Exercise passage:
The quick collapse of Kraft Heinz Co.’s $143 billion bid for Unilever over the weekend has sparked lots of analysis about what went wrong. Some say Kraft, which is backed by the Brazilian private equity firm 3G and by Warren Buffett, was surprised by Unilever CEO Paul Polman’s vehement opposition to the deal. Buffett has a well-known aversion to hostile bids. Others cited cultural differences between the two companies.
I think Julian Birkinshaw of the London Business School has it right when he says this one represented not just a culture clash, but a clash of two distinctly different models of capitalism. The Kraft Heinz model focuses ruthlessly on providing profits to owners by slashing costs, as my colleague Geoff Colvin chronicled in this Fortune cover story last month. Polman believes his obligation is not just to owners, but to society as a whole, as Vivienne Walt showed in this story in the most recent issue of our magazine. Both stories are required reading for anyone trying to run a business in today’s world.
Which model is right? Birkinshaw argues we need both: “Take the 3G model to extremes, and people become narrow, short-term, and greedy. Take the Unilever model to extremes, and people become unfocused, comfortable, and complacent.” Polman can no longer afford to be complacent; he now faces the challenge of showing he can deliver shareholders greater value than the Kraft Heinz bid promised. That won’t be easy; the stock dropped 8% Monday after the bid collapsed.

Written task 1: From the listing below, extract each line that contains the string "como".

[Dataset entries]

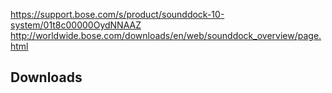 <a href="https://support.bose.com/s/product/sounddock-10-system/01t8c00000OydNNAAZ">https://support.bose.com/s/product/sounddock-10-system/01t8c00000OydNNAAZ</a><br>
<a href="https://web.archive.org/web/20160420222309/http://worldwide.bose.com/downloads/en/web/sounddock_overview/page.html">http://worldwide.bose.com/downloads/en/web/sounddock_overview/page.html</a>
<div data-id="SupportTabs_tab3" class="bose-tabContent__content " lpos="Downloads region area">
<a name="SupportTabs_tab3" title=""></a>
<h2 class="bose-tabContent__title ">Downloads</h2>
<div class="title">
<h4 class="bose-title -left -productPage  ">
</div>
</main>
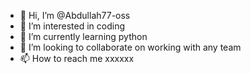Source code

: - 👋 Hi, I’m @Abdullah77-oss
- 👀 I’m interested in coding
- 🌱 I’m currently learning python
- 💞️ I’m looking to collaborate on working with any team
- 📫 How to reach me xxxxxx

<!---
Abdullah77-oss/Abdullah77-oss is a ✨ special ✨ repository because its `README.md` (this file) appears on your GitHub profile.
You can click the Preview link to take a look at your changes.
--->
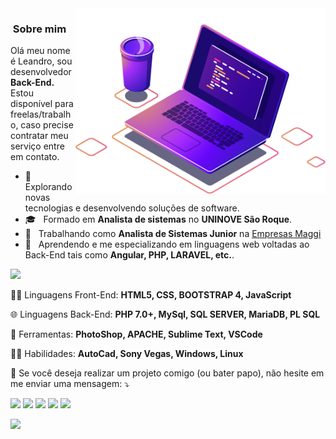 
<img src="https://github.com/LeandroGazoli/LeandroGazoli/blob/main/computer-illustration.png" min-width="400px" max-width="400px" width="400px" align="right" alt="Computador Leandro">

<h3> &nbsp;Sobre mim </h3> 

<p align="left"> 
 Olá meu nome é Leandro, sou desenvolvedor <strong>Back-End.</strong><br> Estou disponível para freelas/trabalho, caso precise contratar meu serviço entre em contato.
</p>

- 🤔 &nbsp; Explorando novas tecnologias e desenvolvendo soluções de software.
- 🎓 &nbsp; Formado em **Analista de sistemas** no **UNINOVE São Roque**.
- 💼 &nbsp; Trabalhando como **Analista de Sistemas Junior** na <a href="http://www.empresasmaggi.com.br/">Empresas Maggi</a>
- 🌱 &nbsp; Aprendendo e me especializando em linguagens web voltadas ao Back-End tais como **Angular, PHP, LARAVEL, etc.**.

<img src="https://img.shields.io/static/v1?label=Overview&message=LeandroGazoli&color=f8efd4&style=for-the-badge&logo=GitHub"> 

<p align="left">
  🧑‍🚀 Linguagens Front-End: <strong>HTML5, CSS, BOOTSTRAP 4, JavaScript</strong>
</p>

<p align="left">
  🌐    Linguagens Back-End: <strong>PHP 7.0+, MySql, SQL SERVER, MariaDB, PL SQL</strong>
</p>

<p align="left">
  💼 Ferramentas: <strong>PhotoShop, APACHE, Sublime Text, VSCode</strong>
</p>

<p align="left">
  🧑‍🚀 Habilidades: <strong>AutoCad, Sony Vegas, Windows, Linux</strong>
</p>

<p align="left">
  💌 Se você deseja realizar um projeto comigo (ou bater papo), não hesite em me enviar uma mensagem: ⤵️
</p>

<p align="left">
  <a href="#" alt="Outlook">
  <img src="https://img.shields.io/badge/-Gmail-FF0000?style=flat-square&labelColor=FF0000&logo=gmail&logoColor=white&link=leandro.gazoli@outlook.com" /></a>

  <a href="#" alt="Linkedin">
  <img src="https://img.shields.io/badge/-Linkedin-0e76a8?style=flat-square&logo=Linkedin&logoColor=white&link=https://www.linkedin.com/in/leandro-gazoli/" /></a>

  <a href="#" alt="WhatsApp">
  <img src="https://img.shields.io/badge/-WhatsApp-25d366?style=flat-square&labelColor=25d366&logo=whatsapp&logoColor=white&link=https://api.whatsapp.com/send?phone=5511963265033"/></a>
  
  <a href="#" alt="Facebook">
  <img src="https://img.shields.io/badge/-Facebook-3b5998?style=flat-square&labelColor=3b5998&logo=facebook&logoColor=white&link=https://www.facebook.com/leandroxgazoli/"/></a>

  <a href="#" alt="Instagram">
  <img src="https://img.shields.io/badge/-Instagram-DF0174?style=flat-square&labelColor=DF0174&logo=instagram&logoColor=white&link=https://www.instagram.com/lelo_silsa/"/></a>
</p>  



![](https://komarev.com/ghpvc/?username=LeandroGazoli&color=006bed)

Written task 2: Quote from the passage on the Kraft Heinz bid for Unilever the stretch from "The quick collapse" through "the two companies.".

Output 1:
- 💼 &nbsp; Trabalhando como **Analista de Sistemas Junior** na <a href="http://www.empresasmaggi.com.br/">Empresas Maggi</a>
- 🌱 &nbsp; Aprendendo e me especializando em linguagens web voltadas ao Back-End tais como **Angular, PHP, LARAVEL, etc.**.

Output 2:
The quick collapse of Kraft Heinz Co.’s $143 billion bid for Unilever over the weekend has sparked lots of analysis about what went wrong. Some say Kraft, which is backed by the Brazilian private equity firm 3G and by Warren Buffett, was surprised by Unilever CEO Paul Polman’s vehement opposition to the deal. Buffett has a well-known aversion to hostile bids. Others cited cultural differences between the two companies.